However, factories in Mumbai, Ahmedabad, Chennai, Delhi and Banglaore are still limited to 50% occupancy, according to one Chennai-based forwarder.
He told The Loadstar: “Many exporters are expecting production delays of at least a month, leaving end customers no choice but to eventually uplift their goods only by airfreight to meet Christmas and new year sales – a major setback due to the added costs.”
Indeed, airfreight rates from the major export hubs of Bangalore, Mumbai, Delhi and Kolkata have all seen significant increases for the US market, he said, with rates of $6.5-$7 per kg, depending on the carrier.
“There is a challenge with space to the US which resulted in a spike in prices, and many shippers have have reported airfreight costs are now higher than product costs,” he added.
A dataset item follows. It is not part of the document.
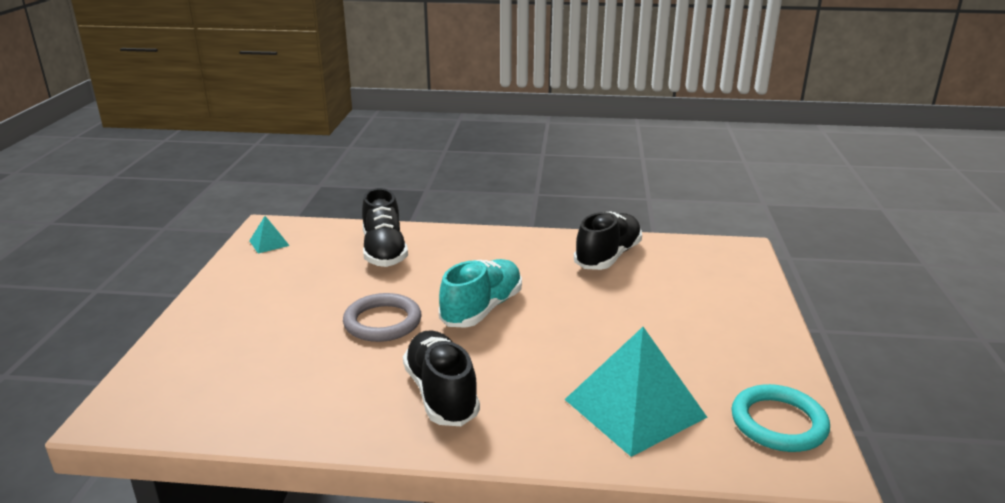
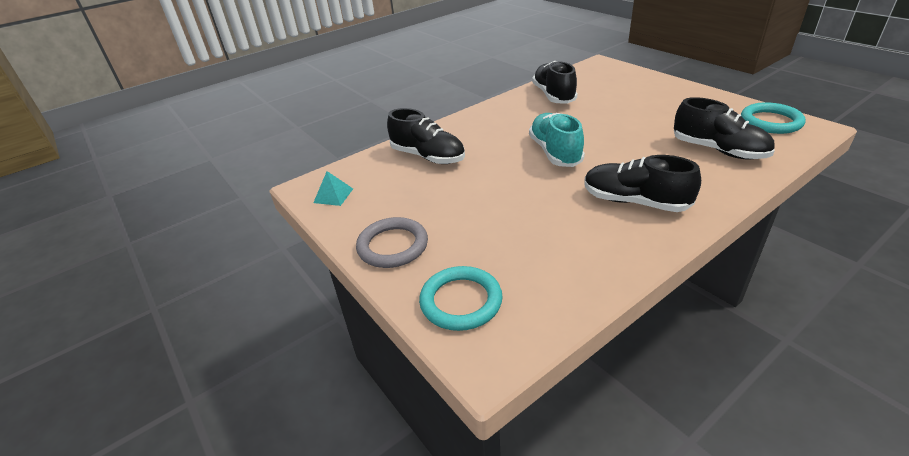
camera: 40 degrees left, 10 degrees up
grey ring [343,293,422,342] -> grey ring moved to [356,217,428,268]
turquoise pyramid [564,327,707,457] -> black shoe [674,97,775,159]
none -> turquoise ring [419,266,503,331]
Rates to the UK are $3.2-$3.5 per kg, the forwarder said, also an uptick compared with EU prices of $3-$3.2 per kg.
“The UK market is currently experiencing a significant increase compared to EU markets, following Brexit, as customers feel moving shipments via EU gateways would cause delays in it reaching the UK,” he noted.
Meanwhile, container shortages and the glut of cargo out of China is continuing to put a drag on India’s sea freight market.
The forwarder said the ports of Nhava Sheva, Mundra, Tuticorin, Chennai, Kattupalli, Cochin and Ennore were still facing a “crisis” of equipment and space, with carriers restricting bookings on every major tradelane. Again, bookings to the US are the most impacted.
“There is severe space crunch from India to the US west coast and bookings are not available. Plus, rates are going up drastically and most carriers have implemented peak season surcharges,” he explained, noting 40ft rates had increased by $2,000 since last month.
He added: “With the impact and congestion in Singapore, Port Klang, Busan, Valencia and Yantian, average transit times for USWC have increased from 35 to 60 days or more.
“US importers and retailers expecting regular containers into the USWC, have started looking for alternative options of trucking shipments via east coast ports to save on lead time,” he said.